On one such visit, I recall, Grabow read to me from my own journal as I squirmed in an uncomfortable chair: “Ate a pot pie, took a nap. Ate a pot pie, took a nap. Did the crossword puzzle. Went to bed.”

“You understand, of course, that this is not a journal?” Grabow said. “I am reminded of an old New Yorker cartoon that depicts the purported diary of a dog’s life. Certainly there are things you are leaving out.”

There certainly were not, other than the Wheel of Fortune business, which I had no intention of sharing with the doctor.

Another time Grabow asked me if I had any hobbies, and rejected my answer of “patty melts.” Eventually, for obvious reasons, we parted ways. I moved back to the Twin Cities when the baseball season started again, and settled back into the parking lot racket.

Then, a few years later, completely out of the blue, I received a call from Dr. Grabow. It seems he was starting a company that would produce “non-traditional greeting cards, for dysfunctional families.”

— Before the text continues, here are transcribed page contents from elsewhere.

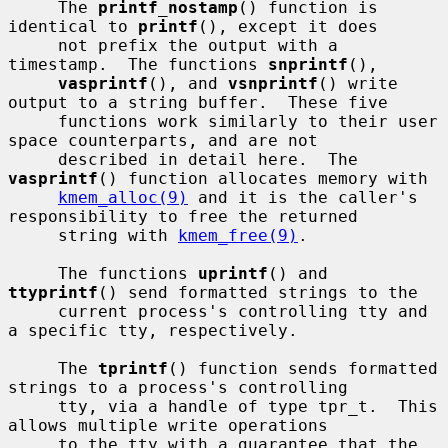
     The 
printf_nostamp
() function is 
identical to 
printf
(), except it does

     not prefix the output with a 
timestamp.  The functions 
snprintf
(),

vasprintf
(), and 
vsnprintf
() write 
output to a string buffer.  These five

     functions work similarly to their user 
space counterparts, and are not

     described in detail here.  The 
vasprintf
() function allocates memory with

kmem_alloc(9)
 and it is the caller's 
responsibility to free the returned

     string with 
kmem_free(9)
.

     The functions 
uprintf
() and 
ttyprintf
() send formatted strings to the

     current process's controlling tty and 
a specific tty, respectively.

     The 
tprintf
() function sends formatted 
strings to a process's controlling

     tty, via a handle of type tpr_t.  This 
allows multiple write operations

     to the tty with a guarantee that the 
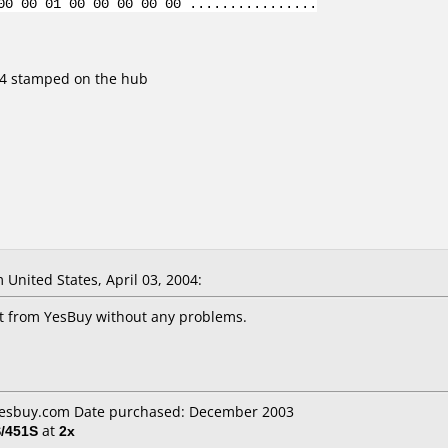
00 00 01 00 00 00 00 00 ................
Z04 stamped on the hub
United States, April 03, 2004:
it from YesBuy without any problems.
 Yesbuy.com Date purchased: December 2003
/451S
at
2x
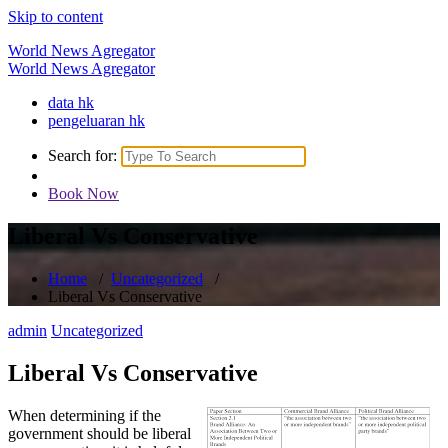
Skip to content
World News Agregator
World News Agregator
data hk
pengeluaran hk
Search for:
Book Now
Liberal Vs Conservative
Home
/
Uncategorized
/
Liberal Vs Conservative
admin
Uncategorized
Liberal Vs Conservative
When determining if the
government should be liberal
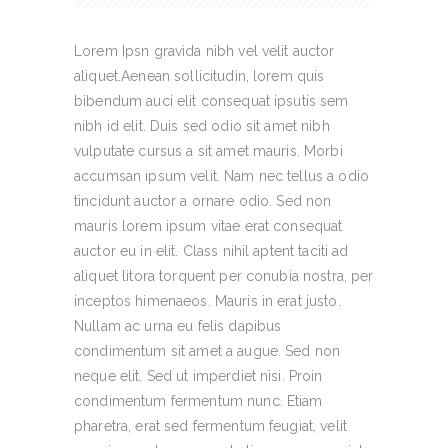
Lorem Ipsn gravida nibh vel velit auctor
aliquet.Aenean sollicitudin, lorem quis
bibendum auci elit consequat ipsutis sem
nibh id elit. Duis sed odio sit amet nibh
vulputate cursus a sit amet mauris. Morbi
accumsan ipsum velit. Nam nec tellus a odio
tincidunt auctor a ornare odio. Sed non
mauris lorem ipsum vitae erat consequat
auctor eu in elit. Class nihil aptent taciti ad
aliquet litora torquent per conubia nostra, per
inceptos himenaeos. Mauris in erat justo.
Nullam ac urna eu felis dapibus
condimentum sit amet a augue. Sed non
neque elit. Sed ut imperdiet nisi. Proin
condimentum fermentum nunc. Etiam
pharetra, erat sed fermentum feugiat, velit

“This seems like something you might really be able to tap into,” Grabow said to me. Basically, he explained to me, these would be cards for people who had a difficult time finding anything in the Hallmark store that was suitable for their unique situation or occasion. These cards would say things like, “I know you’re not really my dad, but you live with my mom and I’m trying to make an effort to get along with you, so happy birthday anyway.”

Some of the categories will give you a pretty good idea of what Grabow was up to: “You Drink Too Much.” “Lesbian Miss You.” “Troubled Marriage.” “Abusive Mother.” “Financial Hardship.” “Absentee Father.” “I Know It Doesn’t Look Good.”

I don’t imagine I have to tell you how much I liked the sound of that last one.

“Dr. Grabow,” I said, “You’ve come to the right man.”

Shit, it really was a dream job –for about eight months, anyway, until I stopped getting paid and Grabow cleared out the office one night and disappeared.

I was disappointed, of course, but disappointment comes easily to me, and, like I said, I always knew Grabow was an imposter.